*What to work on*
Return the records starting at the line that contains "sudhanshu10 doesn’t have" and ending with the final line of the records, both ends included. Copy those lines exactly as they are, and omit the picture markers from your answer.

*Exercise data*
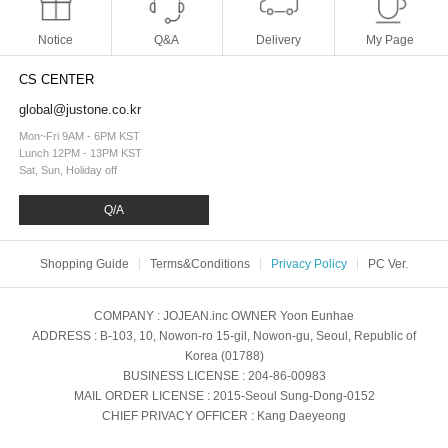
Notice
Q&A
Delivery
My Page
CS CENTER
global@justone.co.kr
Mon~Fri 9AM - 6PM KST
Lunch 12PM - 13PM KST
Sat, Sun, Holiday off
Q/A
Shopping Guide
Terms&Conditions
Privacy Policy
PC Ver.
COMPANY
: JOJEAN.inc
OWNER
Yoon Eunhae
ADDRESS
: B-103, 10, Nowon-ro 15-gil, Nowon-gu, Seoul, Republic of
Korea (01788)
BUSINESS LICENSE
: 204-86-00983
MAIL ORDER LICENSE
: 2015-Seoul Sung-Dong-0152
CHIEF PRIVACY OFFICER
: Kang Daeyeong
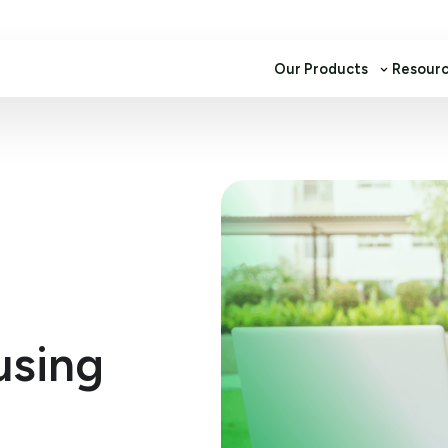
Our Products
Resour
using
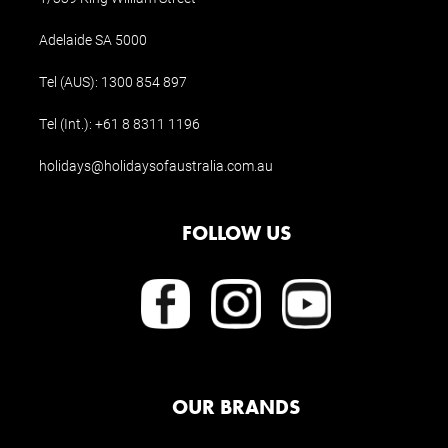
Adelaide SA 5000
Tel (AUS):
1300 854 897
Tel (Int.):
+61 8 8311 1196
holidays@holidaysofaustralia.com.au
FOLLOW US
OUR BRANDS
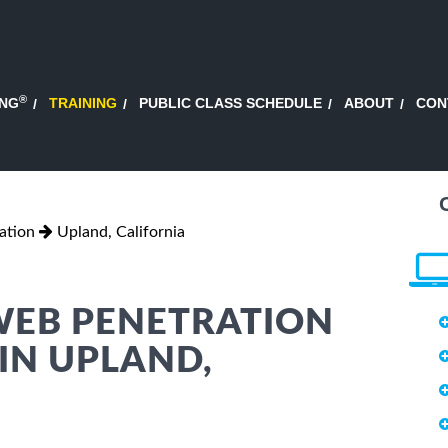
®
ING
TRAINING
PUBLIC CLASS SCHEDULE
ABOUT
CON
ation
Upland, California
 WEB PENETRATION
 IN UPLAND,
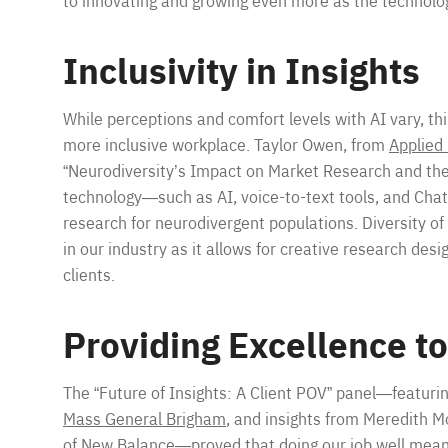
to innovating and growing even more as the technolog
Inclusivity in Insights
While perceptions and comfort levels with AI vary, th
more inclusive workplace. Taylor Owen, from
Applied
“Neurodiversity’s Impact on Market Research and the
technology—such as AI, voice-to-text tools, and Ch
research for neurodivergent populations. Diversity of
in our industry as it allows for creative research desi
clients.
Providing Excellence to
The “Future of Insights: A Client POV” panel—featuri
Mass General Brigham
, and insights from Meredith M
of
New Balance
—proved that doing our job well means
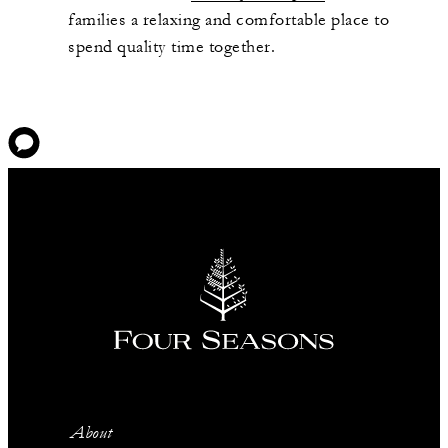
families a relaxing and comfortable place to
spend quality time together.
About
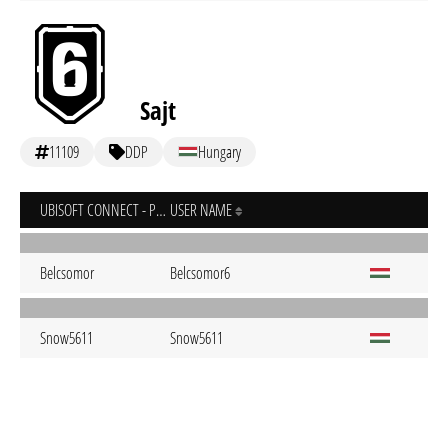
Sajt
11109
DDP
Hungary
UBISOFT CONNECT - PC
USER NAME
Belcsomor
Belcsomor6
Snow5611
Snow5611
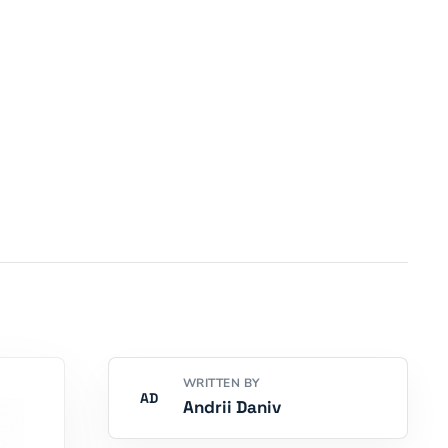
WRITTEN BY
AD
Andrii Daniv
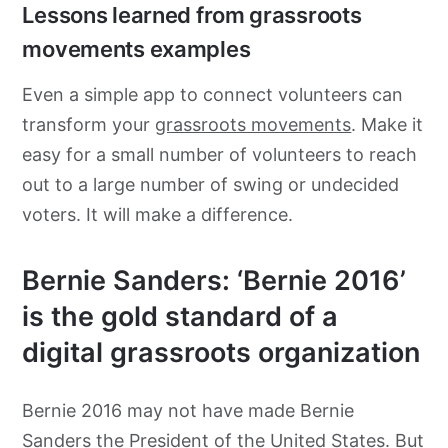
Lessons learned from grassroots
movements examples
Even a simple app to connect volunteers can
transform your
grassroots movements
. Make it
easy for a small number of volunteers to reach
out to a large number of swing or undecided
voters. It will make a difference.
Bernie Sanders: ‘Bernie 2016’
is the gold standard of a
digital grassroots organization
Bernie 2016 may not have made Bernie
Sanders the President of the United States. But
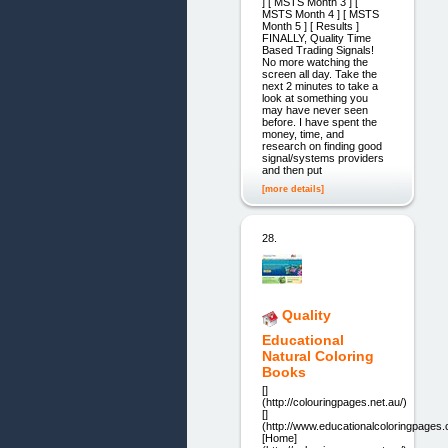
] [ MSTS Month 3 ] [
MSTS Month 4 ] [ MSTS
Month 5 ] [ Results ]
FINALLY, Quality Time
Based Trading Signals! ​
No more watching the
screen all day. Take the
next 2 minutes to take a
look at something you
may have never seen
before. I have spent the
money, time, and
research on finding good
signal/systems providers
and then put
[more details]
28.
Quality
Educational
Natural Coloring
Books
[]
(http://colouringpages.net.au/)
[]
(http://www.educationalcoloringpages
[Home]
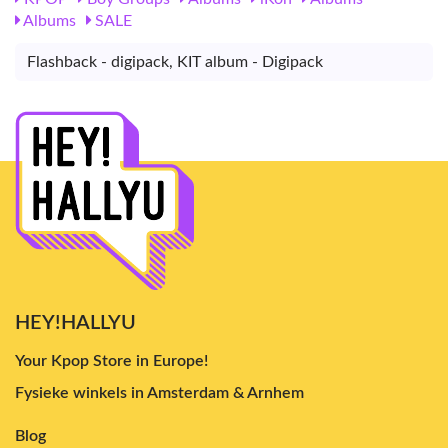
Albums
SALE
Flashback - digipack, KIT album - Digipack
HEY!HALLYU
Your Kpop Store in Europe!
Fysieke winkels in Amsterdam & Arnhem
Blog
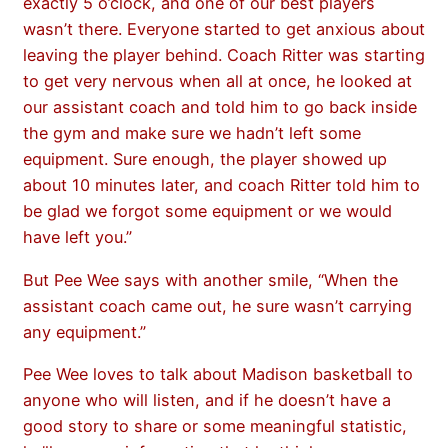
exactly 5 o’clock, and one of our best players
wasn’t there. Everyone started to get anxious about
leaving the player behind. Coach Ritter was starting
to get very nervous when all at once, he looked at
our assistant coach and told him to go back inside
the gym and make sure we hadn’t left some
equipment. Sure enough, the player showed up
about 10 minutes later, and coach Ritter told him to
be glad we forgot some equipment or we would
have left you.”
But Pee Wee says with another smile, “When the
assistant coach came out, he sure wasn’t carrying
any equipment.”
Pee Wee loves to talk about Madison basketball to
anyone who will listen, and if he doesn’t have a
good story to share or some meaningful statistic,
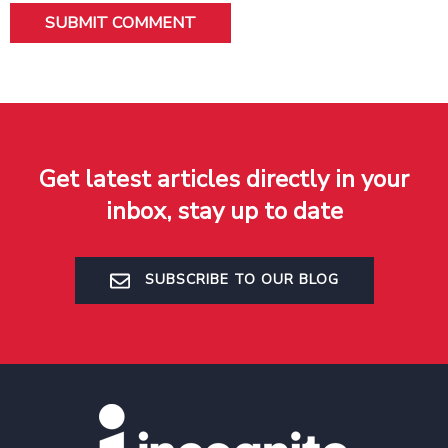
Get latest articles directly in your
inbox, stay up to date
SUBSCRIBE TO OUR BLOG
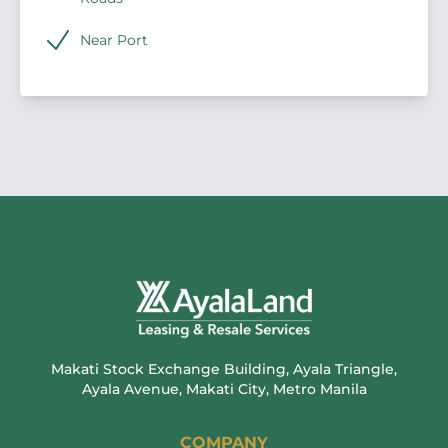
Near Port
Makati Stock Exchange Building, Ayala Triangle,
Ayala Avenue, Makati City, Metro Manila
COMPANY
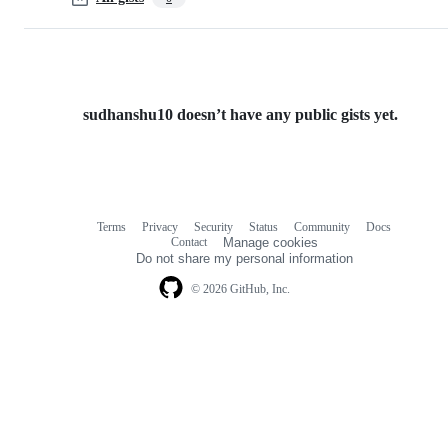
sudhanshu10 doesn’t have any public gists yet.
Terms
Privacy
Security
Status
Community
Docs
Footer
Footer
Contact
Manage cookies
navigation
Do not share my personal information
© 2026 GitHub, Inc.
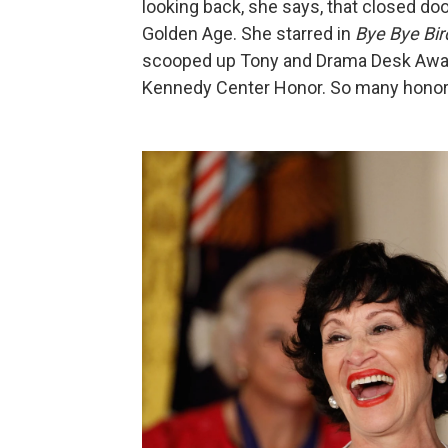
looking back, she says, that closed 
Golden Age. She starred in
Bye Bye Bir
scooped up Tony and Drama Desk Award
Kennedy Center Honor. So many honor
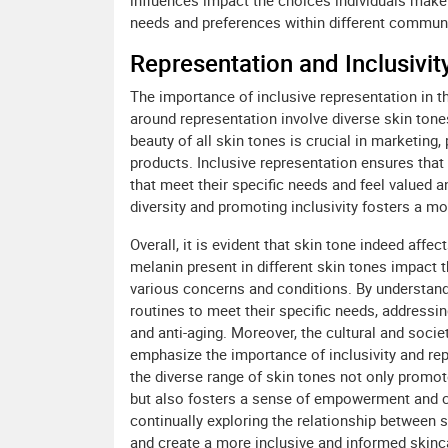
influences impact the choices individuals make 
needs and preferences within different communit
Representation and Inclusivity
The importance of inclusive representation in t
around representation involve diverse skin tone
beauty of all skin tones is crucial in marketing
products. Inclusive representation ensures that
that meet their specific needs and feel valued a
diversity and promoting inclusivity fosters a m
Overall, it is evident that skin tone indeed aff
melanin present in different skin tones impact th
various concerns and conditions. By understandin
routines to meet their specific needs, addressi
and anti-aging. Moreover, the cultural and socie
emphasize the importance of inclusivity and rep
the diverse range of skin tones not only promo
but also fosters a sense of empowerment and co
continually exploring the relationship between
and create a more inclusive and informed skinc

*Expected output*
sudhanshu10 doesn’t have any public gists yet.
Terms
Privacy
Security
Status
Community
Docs
Footer
Footer
Contact
Manage cookies
navigation
Do not share my personal information
© 2026 GitHub, Inc.
looking back, she says, that closed 
Golden Age. She starred in
Bye Bye Bir
scooped up Tony and Drama Desk Award
Kennedy Center Honor. So many honor
influences impact the choices individuals make 
needs and preferences within different communit
Representation and Inclusivity
The importance of inclusive representation in t
around representation involve diverse skin tone
beauty of all skin tones is crucial in marketing
products. Inclusive representation ensures that
that meet their specific needs and feel valued a
diversity and promoting inclusivity fosters a m
Overall, it is evident that skin tone indeed aff
melanin present in different skin tones impact th
various concerns and conditions. By understandin
routines to meet their specific needs, addressi
and anti-aging. Moreover, the cultural and socie
emphasize the importance of inclusivity and rep
the diverse range of skin tones not only promo
but also fosters a sense of empowerment and co
continually exploring the relationship between
and create a more inclusive and informed skinc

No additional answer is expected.